Una catena unica contro il razzismo e contro il degrado.

A Milano si é costituita ieri una catena umana lunga tre chilometri con 2500 persone che si è stretta la mano dal parco Trotter fino a via Don Orione. Per la solidarietà, contro il razzismo, per la sicurezza contro il degrado, si sono mobilitate tutte le associazioni di via Padova, la strada più multietnica di Milano. Alle 17.20 l’evento ha collegato tutta la parte centrale della via dove sono più numerose le comunità etniche, le attività e i negozi gestiti da immigrati, ma anche le moschee e i luoghi di culto di varie religioni, che collaborano con le parrocchie locali.
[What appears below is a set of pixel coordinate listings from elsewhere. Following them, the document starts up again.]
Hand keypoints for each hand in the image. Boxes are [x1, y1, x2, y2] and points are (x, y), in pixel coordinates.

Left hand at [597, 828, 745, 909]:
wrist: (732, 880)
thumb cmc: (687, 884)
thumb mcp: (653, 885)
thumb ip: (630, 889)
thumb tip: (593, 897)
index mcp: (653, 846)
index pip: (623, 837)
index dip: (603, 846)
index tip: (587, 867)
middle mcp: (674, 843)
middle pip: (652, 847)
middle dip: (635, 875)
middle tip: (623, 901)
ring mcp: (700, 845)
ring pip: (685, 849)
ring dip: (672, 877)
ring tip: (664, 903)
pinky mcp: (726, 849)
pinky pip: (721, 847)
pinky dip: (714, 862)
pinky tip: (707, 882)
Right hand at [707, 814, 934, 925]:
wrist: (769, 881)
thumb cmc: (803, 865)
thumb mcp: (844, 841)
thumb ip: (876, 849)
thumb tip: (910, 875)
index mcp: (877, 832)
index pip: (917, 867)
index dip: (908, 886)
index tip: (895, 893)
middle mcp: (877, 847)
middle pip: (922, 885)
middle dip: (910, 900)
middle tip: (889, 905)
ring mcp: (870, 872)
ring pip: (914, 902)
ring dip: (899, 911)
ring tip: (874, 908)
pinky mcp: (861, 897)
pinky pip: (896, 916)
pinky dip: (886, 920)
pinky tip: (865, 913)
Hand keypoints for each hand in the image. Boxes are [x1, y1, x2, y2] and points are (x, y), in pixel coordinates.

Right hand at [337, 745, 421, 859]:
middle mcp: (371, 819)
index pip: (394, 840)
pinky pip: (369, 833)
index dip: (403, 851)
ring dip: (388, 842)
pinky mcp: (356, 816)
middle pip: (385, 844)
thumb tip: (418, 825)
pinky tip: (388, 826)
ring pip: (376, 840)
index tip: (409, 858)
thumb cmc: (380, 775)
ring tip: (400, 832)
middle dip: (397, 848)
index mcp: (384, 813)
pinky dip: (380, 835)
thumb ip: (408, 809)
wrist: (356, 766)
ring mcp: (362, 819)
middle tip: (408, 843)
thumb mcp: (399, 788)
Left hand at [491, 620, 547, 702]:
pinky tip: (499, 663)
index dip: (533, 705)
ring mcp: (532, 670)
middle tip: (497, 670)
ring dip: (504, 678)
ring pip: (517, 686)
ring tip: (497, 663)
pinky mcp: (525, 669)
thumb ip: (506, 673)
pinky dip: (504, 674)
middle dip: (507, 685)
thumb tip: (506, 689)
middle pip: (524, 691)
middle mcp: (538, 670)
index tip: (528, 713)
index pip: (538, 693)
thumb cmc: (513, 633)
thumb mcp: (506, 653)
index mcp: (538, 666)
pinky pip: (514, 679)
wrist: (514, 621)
A lanciare l’idea della catena umana sono stati i cittadini, quelli del parco Trotter e quelli del nuovo distretto del design Nolo, con la social street. L’appello poi ha cominciato a girare in rete, coinvolgendo una vasta area del movimento antirazzista e solidale, dai Sentinelli a Emergency, passando per la Camera del Lavoro. Tutti in strada si sono riuniti per chiedere alle istituzioni più cura e più interventi per rimettere in sesto gli edifici, i cortili, le strade.